Иона пришел в восторг от преимуществ квартиры и легко смирился с ее недостатками. «Как вам будет угодно», – сказал он домовладельцу, когда тот назначил плату за отопление. Что касается штор, то он одобрял Луизу, которая находила достаточным повесить их в спальне, оставив остальные окна голыми. «Нам нечего скрывать», – говорила эта чистая душа. Иону особенно соблазняла самая большая комната, в которой был такой высокий потолок, что не могло быть и речи о том, чтобы создать в ней нормальное освещение. В эту комнату попадали прямо из прихожей, а узким коридором она сообщалась с двумя другими, гораздо меньшими и смежными. В глубине квартиры находилась кухня, а рядом с ней – уборная и каморка, громко именуемая душевой. Она в самом деле могла сойти за таковую при условии, если в ней установить душ и согласиться стоять под благотворными струями в абсолютной неподвижности.

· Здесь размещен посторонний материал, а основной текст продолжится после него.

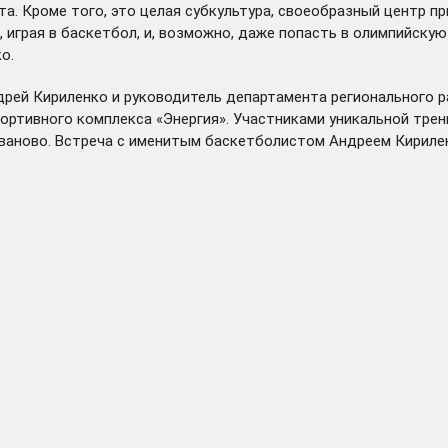
та. Кроме того, это целая субкультура, своеобразный центр 
, играя в баскетбол, и, возможно, даже попасть в олимпийску
о.
рей Кириленко и руководитель департамента регионального р
портивного комплекса «Энергия». Участниками уникальной тр
ваново. Встреча с именитым баскетболистом Андреем Кирилен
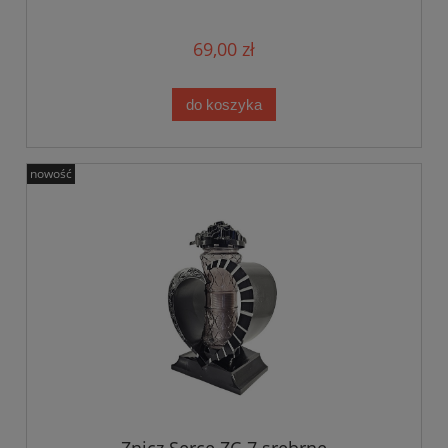
69,00 zł
do koszyka
nowość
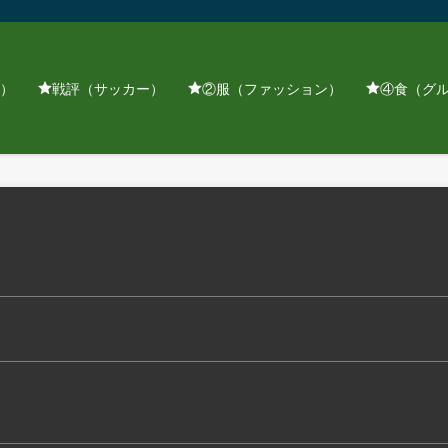
）
戦評（サッカー）
②服（ファッション）
④食（グ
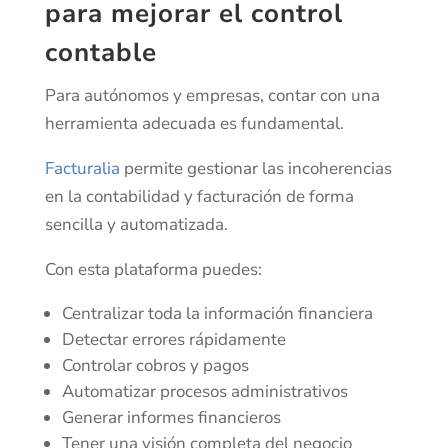
para mejorar el control
contable
Para autónomos y empresas, contar con una
herramienta adecuada es fundamental.
Facturalia
permite gestionar las incoherencias
en la contabilidad y facturación de forma
sencilla y automatizada.
Con esta plataforma puedes:
Centralizar toda la información financiera
Detectar errores rápidamente
Controlar cobros y pagos
Automatizar procesos administrativos
Generar informes financieros
Tener una visión completa del negocio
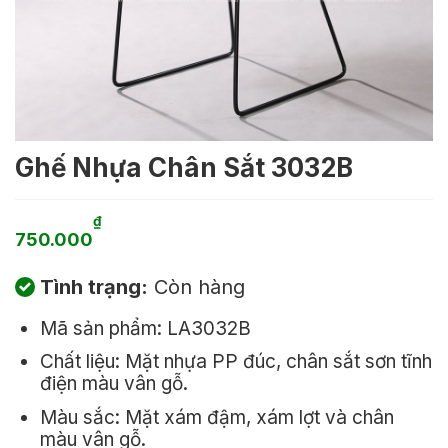
Ghế Nhựa Chân Sắt 3032B
₫
750.000
Tình trạng:
Còn hàng
Mã sản phẩm: LA3032B
Chất liệu: Mặt nhựa PP đúc, chân sắt sơn tĩnh
điện màu vân gỗ.
Màu sắc: Mặt xám đậm, xám lợt và chân
màu vân gỗ.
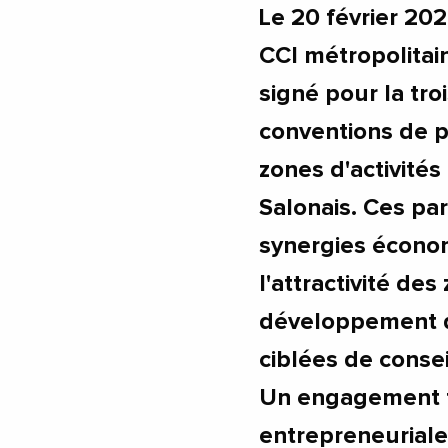
Le 20 février 20
CCI métropolitai
signé pour la tr
conventions de p
zones d'activités
Salonais. Ces par
synergies économ
l'attractivité des
développement de
ciblées de consei
Un engagement f
entrepreneuriale 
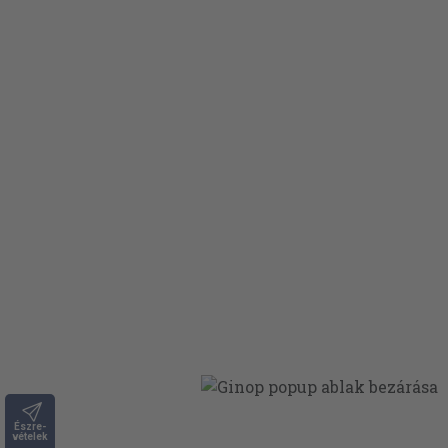
Észre-
vételek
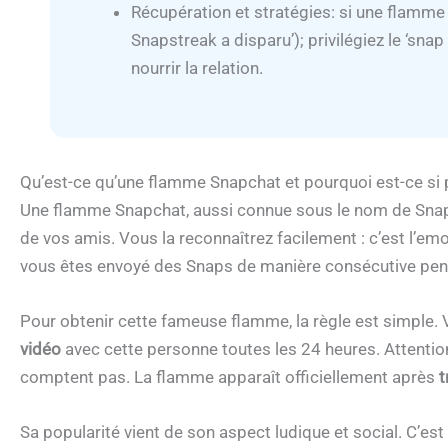
Récupération et stratégies: si une flamme 
Snapstreak a disparu’); privilégiez le ‘sn
nourrir la relation.
Qu’est-ce qu’une flamme Snapchat et pourquoi est-ce si 
Une flamme Snapchat, aussi connue sous le nom de Snaps
de vos amis. Vous la reconnaîtrez facilement : c’est l’e
vous êtes envoyé des Snaps de manière consécutive pend
Pour obtenir cette fameuse flamme, la règle est simpl
vidéo
avec cette personne toutes les 24 heures. Attentio
comptent pas. La flamme apparaît officiellement après
t
Sa popularité vient de son aspect ludique et social. C’es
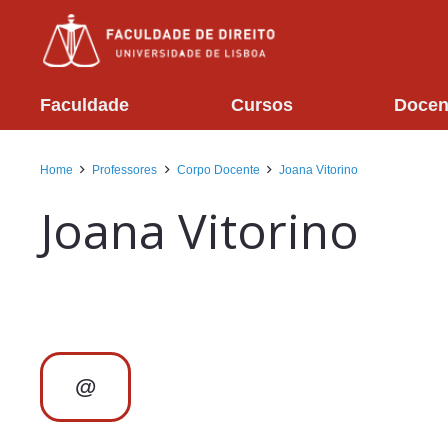
Faculdade
Cursos
Docen
Home
Professores
Corpo Docente
Joana Vitorino
Joana Vitorino
@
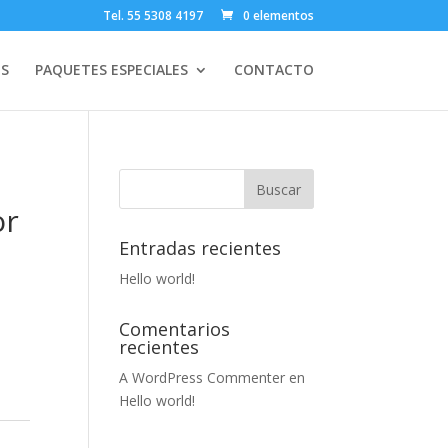
Tel. 55 5308 4197
0 elementos
OS
PAQUETES ESPECIALES
CONTACTO
or
Entradas recientes
Hello world!
Comentarios
recientes
A WordPress Commenter
en
Hello world!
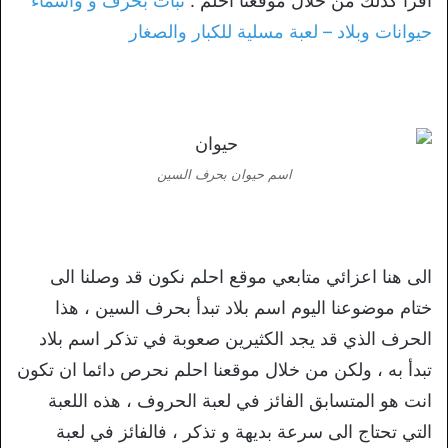
اقرأ كذلك من خلال موقعنا احلم :
نبات بحرف و وأسماء
حيوانات وبلاد – لعبة مسلية للكبار والصغار
اسم حيوان بحرف السين
الى هنا اعزائي متابعي موقع احلم نكون قد وصلنا الى
ختام موضوعنا اليوم اسم بلاد تبدأ بحرف السين ، هذا
الحرف الذي قد يجد الكثيرين صعوبة في تذكر اسم بلاد
تبدأ به ، ولكن من خلال موقعنا احلم نحرص دائما ان تكون
انت هو المتسابق الفائز في لعبة الحروف ، هذه اللعبة
التي تحتاج الى سرعة بديهة و تذكر ، فالفائز في لعبة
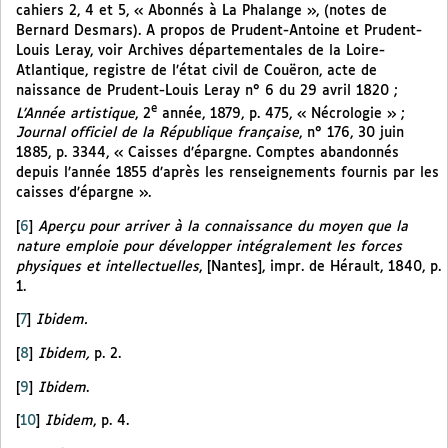
cahiers 2, 4 et 5, « Abonnés à La Phalange », (notes de
Bernard Desmars). A propos de Prudent-Antoine et Prudent-
Louis Leray, voir Archives départementales de la Loire-
Atlantique, registre de l’état civil de Couëron, acte de
naissance de Prudent-Louis Leray n° 6 du 29 avril 1820 ;
e
L’Année artistique
, 2
année, 1879, p. 475, « Nécrologie » ;
Journal officiel de la République française
, n° 176, 30 juin
1885, p. 3344, « Caisses d’épargne. Comptes abandonnés
depuis l’année 1855 d’après les renseignements fournis par les
caisses d’épargne ».
[
6
]
Aperçu pour arriver à la connaissance du moyen que la
nature emploie pour développer intégralement les forces
physiques et intellectuelles
, [Nantes], impr. de Hérault, 1840, p.
1.
[
7
]
Ibidem.
[
8
]
Ibidem,
p. 2.
[
9
]
Ibidem
.
[
10
]
Ibidem
, p. 4.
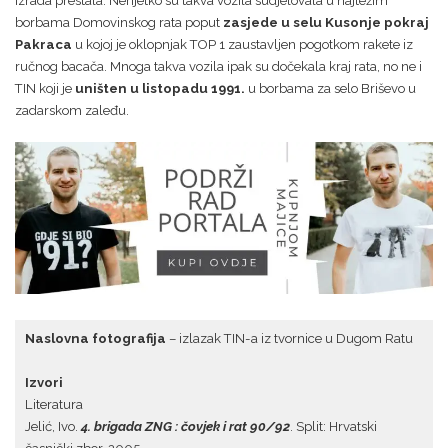
izrada prestala. Nerijetko su takva vozila sudjelovala u najtežim
borbama Domovinskog rata poput
zasjede u selu Kusonje pokraj
Pakraca
u kojoj je oklopnjak TOP 1 zaustavljen pogotkom rakete iz
ručnog bacača. Mnoga takva vozila ipak su dočekala kraj rata, no ne i
TIN koji je
uništen u listopadu 1991.
u borbama za selo Briševo u
zadarskom zaleđu.
Naslovna fotografija
– izlazak TIN-a iz tvornice u Dugom Ratu
Izvori
Literatura
Jelić, Ivo.
4. brigada ZNG : čovjek i rat 90/92
. Split: Hrvatski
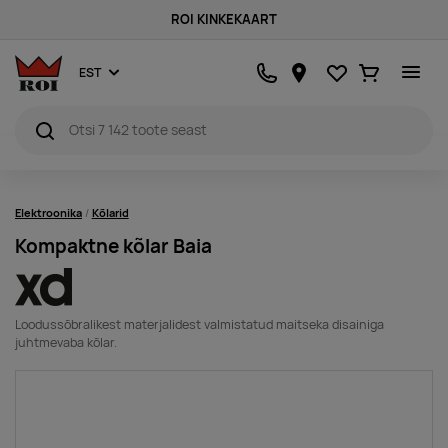
ROI KINKEKAART
Lemmikud
Ostukorv
EST
Elektroonika
Kõlarid
Kompaktne kõlar Baia
Loodussõbralikest materjalidest valmistatud maitseka disainiga
juhtmevaba kõlar.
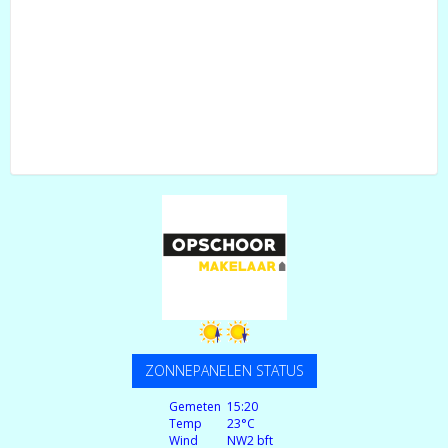
ZONNEPANELEN STATUS
Gemeten
15:20
Temp
23°C
Wind
NW
2 bft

Поистине необыкновенная высота потолков и теснота комнат делали эту квартиру каким-то странным собранием параллелепипедов, почти целиком застекленных – сплошные двери и окна, где мебель некуда было поставить, а люди, затопленные беспощадно ярким светом, казалось, плавали, как игрушечные фигурки в вертикальном аквариуме. Вдобавок все окна выходили во двор, то есть смотрели в другие окна того же стиля, за которыми вырисовывались новые окна, выходившие во второй двор. «Настоящий павильон зеркал», – в восхищении говорил Иона. По совету Рато было решено отвести под супружескую спальню одну из маленьких комнат, предназначив вторую для ребенка, которого уже ждали. Большая комната днем служила мастерской Ионы, а вечером и в часы завтрака и обеда – гостиной и столовой. Впрочем, завтракать и обедать, на худой конец, можно было и на кухне, согласись только Луиза или Иона есть стоя. Рато, со своей стороны, устраивал для них множество хитроумных приспособлений. С помощью раздвижных дверей, убирающихся полок и складных столиков ему удалось компенсировать недостаток мебели, придав вид шкатулки сюрпризов этому оригинальному жилищу.